A Spiritual Thanksgiving Celebration

Ruth Ann Stites, Staff Writer

When I was in elementary school Thanksgiving always included cutouts of pilgrims thumbtacked to the bulletin board with the occasional Indian thrown in for good measure to commemorate the Thanksgiving feast of 1621 in Plymouth Colony. But the story of American Thanksgivings is far more complex and ancient than the European celebration from which we typically derive our Thanksgiving traditions. And even among Europeans, the Plymouth celebration was hardly the first. Thanksgiving services date back to the first European explorers in the 1500’s.

In an online article from the Smithsonian, “Thanksgiving: From Local Harvests to National Holiday,” comes the following, “Long before Europeans set foot in the Americas, native peoples sought to insure a good harvest with dances and rituals such as the Green Corn Dance of the Cherokees.”[1] Giving thanks for the harvest and influencing future bountiful harvests seem to be a universal desire for farming peoples worldwide and throughout history. It certainly was evident in Hebrew tradition with its primary festivals of Shavuot and Sukkot related to the spring and autumn harvests.[2]

This season of Thanksgiving turned my thoughts to the spiritual harvests we should celebrate as well as the bounty of the physical harvest embodied in our Thanksgiving Day feast. In Galatians 5:13-26 the Apostle Paul addresses how we should use our freedom in Christ. In it He speaks of the Fruit of the Spirit our lives should produce: “But the fruit of the Spirit is love, joy, peace, forbearance, kindness, goodness, faithfulness, gentleness and self-control…” (Gal. 5:22-23). Jesus, too, likened spiritual abundance to a harvest in John 15:1-17. In verse 5 He says, “I am the vine; you are the branches. If you remain in me and I in you, you will bear much fruit; apart from me you can do nothing.” The harvest our Lord has in mind for us comes, not so much from our own efforts, but from the glorious growth that comes through Him.

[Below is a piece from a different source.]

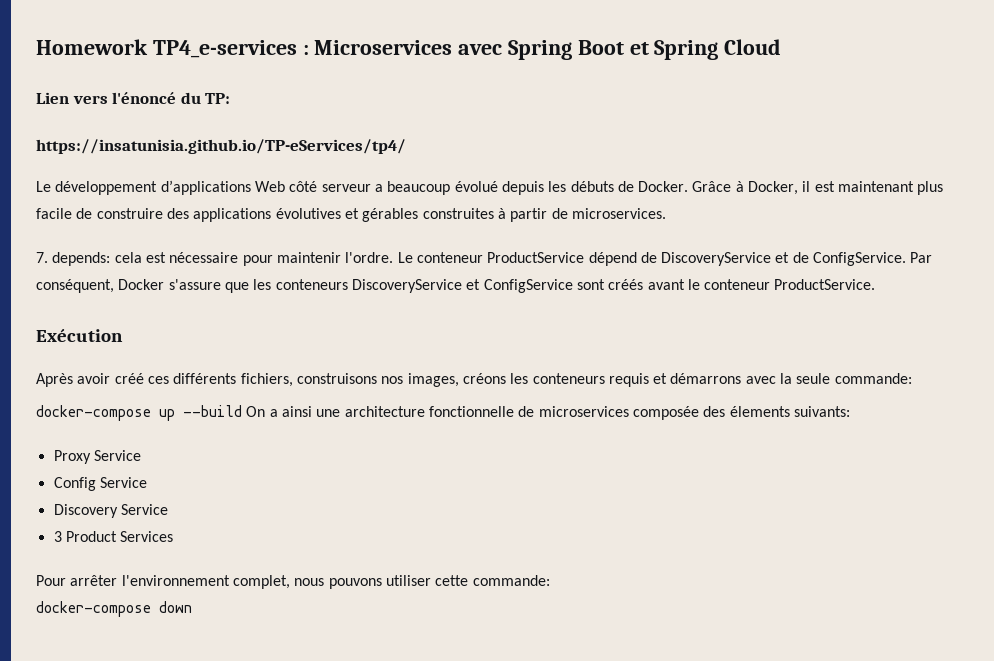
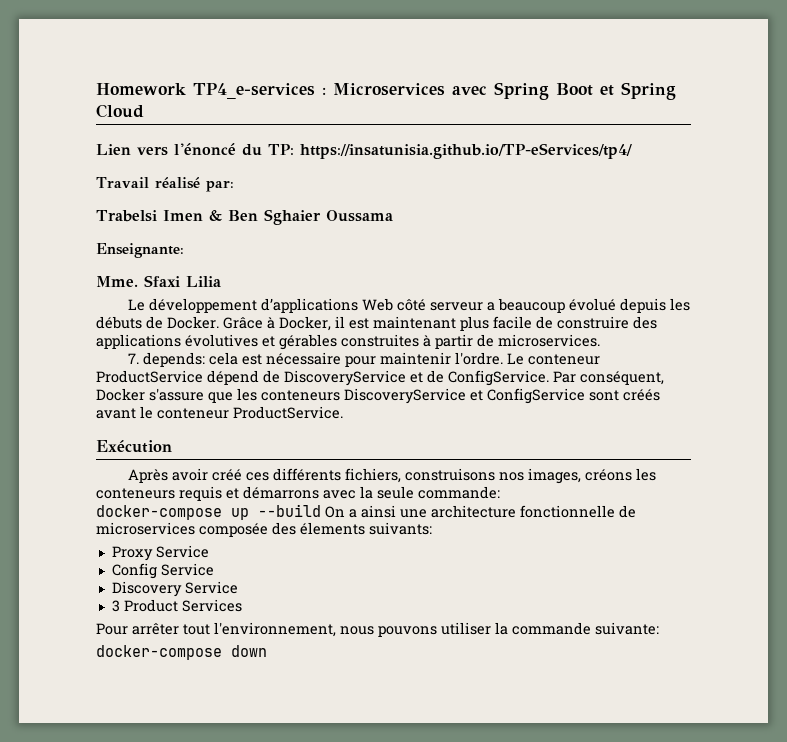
[36,139,406,154] // https://insatunisia.github.io/TP-eServices/tp4/ -> [300,143,632,159] [96,177,234,192] [96,209,393,225] [96,243,184,258] [96,275,221,287] https://insatunisia.github.io/TP-eServices/tp4/ // Travail réalisé par: // Trabelsi Imen & Ben Sghaier Oussama // Enseignante: // Mme. Sfaxi Lilia
[121,575,290,589] l'environnement complet, -> [183,622,336,637] tout l'environnement,
[435,575,550,586] cette commande: -> [495,622,659,635] la commande suivante:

Our job is to abide in Him and walk in the Spirit.

At this Thanksgiving, stop and examine the harvest you can see in your life. Mother Teresa, later Saint Teresa, of Calcutta put it this way, “We will be the happiest people in the world if we belong to God, if we place ourselves at his disposal, if we let him use us as he pleases.”[3] How happy are you because you are letting Him use you just as He pleases by taking up your cross to follow Him?

(Photo credit: R. A. Stites, Dogwood Canyon park, Lampe, Missouri, 2024)

[1] For more about this Cherokee festival see: Cherokee PINS Project video Cherokee Green Corn Ceremony and Georgia Public Broadcasting video about the Green Corn Festival.

[2] From Google AI Overview: “The primary Jewish harvest festivals are Shavuot, which celebrates the start of the wheat harvest and the giving of the Torah at Sinai, and Sukkot, which is the ‘Festival of Ingathering’ or ‘Festival of Booths’ commemorating the autumn harvest and the journey through the desert. Shavuot, a spring holiday, was originally an agricultural celebration of the first fruits, while Sukkot is an autumn festival focusing on the season’s bounty and the Exodus from Egypt.”